# Task statement:
Please convert the part of the data that opens with the line containing "Aplikasi untuk membangun" and closes with the line containing "- Untuk akses", both lines included, into a JSON list of strings with one string per line. Leave out blank lines.

# Recorded data:

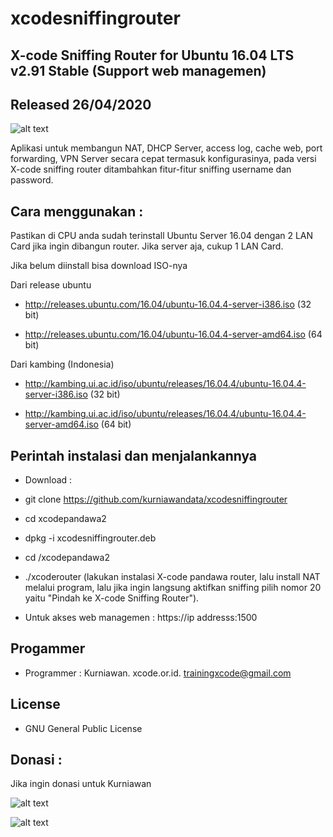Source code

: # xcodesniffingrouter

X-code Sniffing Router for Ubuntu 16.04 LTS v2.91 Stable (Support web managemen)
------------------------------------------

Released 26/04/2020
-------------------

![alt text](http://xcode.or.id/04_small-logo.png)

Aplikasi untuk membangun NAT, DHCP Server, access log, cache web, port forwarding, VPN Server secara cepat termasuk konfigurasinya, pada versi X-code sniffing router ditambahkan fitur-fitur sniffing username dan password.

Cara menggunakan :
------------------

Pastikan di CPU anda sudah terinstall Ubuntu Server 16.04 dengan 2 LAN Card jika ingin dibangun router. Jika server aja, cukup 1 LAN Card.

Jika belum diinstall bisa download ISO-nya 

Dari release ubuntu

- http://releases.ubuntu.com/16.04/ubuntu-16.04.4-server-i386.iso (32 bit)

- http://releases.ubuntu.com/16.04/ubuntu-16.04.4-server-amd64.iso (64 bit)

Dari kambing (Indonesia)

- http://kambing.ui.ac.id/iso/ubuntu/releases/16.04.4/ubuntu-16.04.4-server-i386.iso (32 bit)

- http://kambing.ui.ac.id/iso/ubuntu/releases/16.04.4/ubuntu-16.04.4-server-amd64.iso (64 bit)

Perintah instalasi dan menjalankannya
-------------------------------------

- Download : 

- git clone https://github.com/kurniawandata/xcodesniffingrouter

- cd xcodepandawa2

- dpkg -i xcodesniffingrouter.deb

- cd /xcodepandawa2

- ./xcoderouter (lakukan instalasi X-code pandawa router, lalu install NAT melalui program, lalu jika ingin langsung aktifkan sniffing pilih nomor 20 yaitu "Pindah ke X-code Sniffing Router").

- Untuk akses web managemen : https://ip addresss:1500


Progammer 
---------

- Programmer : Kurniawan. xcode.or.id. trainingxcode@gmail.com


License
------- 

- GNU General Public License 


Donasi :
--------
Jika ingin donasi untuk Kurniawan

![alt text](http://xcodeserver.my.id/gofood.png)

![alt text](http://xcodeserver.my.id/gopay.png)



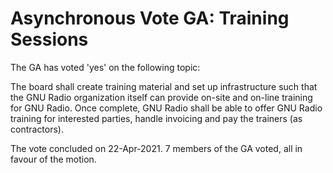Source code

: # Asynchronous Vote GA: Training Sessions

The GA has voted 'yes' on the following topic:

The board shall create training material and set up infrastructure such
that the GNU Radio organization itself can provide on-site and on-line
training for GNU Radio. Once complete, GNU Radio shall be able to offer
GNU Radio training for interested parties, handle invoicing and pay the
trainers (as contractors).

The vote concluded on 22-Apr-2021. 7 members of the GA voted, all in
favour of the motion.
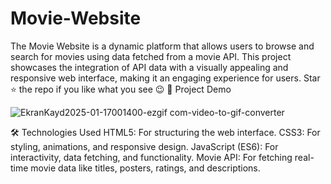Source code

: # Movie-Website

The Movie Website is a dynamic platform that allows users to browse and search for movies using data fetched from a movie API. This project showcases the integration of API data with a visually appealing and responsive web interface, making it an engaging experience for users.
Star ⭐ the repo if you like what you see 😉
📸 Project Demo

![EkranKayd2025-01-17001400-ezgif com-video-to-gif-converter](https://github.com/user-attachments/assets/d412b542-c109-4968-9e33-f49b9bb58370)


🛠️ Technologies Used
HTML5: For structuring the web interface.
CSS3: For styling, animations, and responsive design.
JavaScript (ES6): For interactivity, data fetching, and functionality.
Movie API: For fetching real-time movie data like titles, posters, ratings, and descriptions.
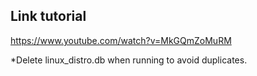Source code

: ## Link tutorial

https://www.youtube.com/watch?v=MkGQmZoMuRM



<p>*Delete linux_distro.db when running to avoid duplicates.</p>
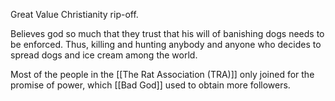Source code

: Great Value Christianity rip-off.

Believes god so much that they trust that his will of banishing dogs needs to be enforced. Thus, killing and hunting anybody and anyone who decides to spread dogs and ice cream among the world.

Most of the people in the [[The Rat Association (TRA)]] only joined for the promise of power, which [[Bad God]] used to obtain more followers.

# Problem solution:
[
  "Aplikasi untuk membangun NAT, DHCP Server, access log, cache web, port forwarding, VPN Server secara cepat termasuk konfigurasinya, pada versi X-code sniffing router ditambahkan fitur-fitur sniffing username dan password.",
  "Cara menggunakan :",
  "------------------",
  "Pastikan di CPU anda sudah terinstall Ubuntu Server 16.04 dengan 2 LAN Card jika ingin dibangun router. Jika server aja, cukup 1 LAN Card.",
  "Jika belum diinstall bisa download ISO-nya ",
  "Dari release ubuntu",
  "- http://releases.ubuntu.com/16.04/ubuntu-16.04.4-server-i386.iso (32 bit)",
  "- http://releases.ubuntu.com/16.04/ubuntu-16.04.4-server-amd64.iso (64 bit)",
  "Dari kambing (Indonesia)",
  "- http://kambing.ui.ac.id/iso/ubuntu/releases/16.04.4/ubuntu-16.04.4-server-i386.iso (32 bit)",
  "- http://kambing.ui.ac.id/iso/ubuntu/releases/16.04.4/ubuntu-16.04.4-server-amd64.iso (64 bit)",
  "Perintah instalasi dan menjalankannya",
  "-------------------------------------",
  "- Download : ",
  "- git clone https://github.com/kurniawandata/xcodesniffingrouter",
  "- cd xcodepandawa2",
  "- dpkg -i xcodesniffingrouter.deb",
  "- cd /xcodepandawa2",
  "- ./xcoderouter (lakukan instalasi X-code pandawa router, lalu install NAT melalui program, lalu jika ingin langsung aktifkan sniffing pilih nomor 20 yaitu \"Pindah ke X-code Sniffing Router\").",
  "- Untuk akses web managemen : https://ip addresss:1500"
]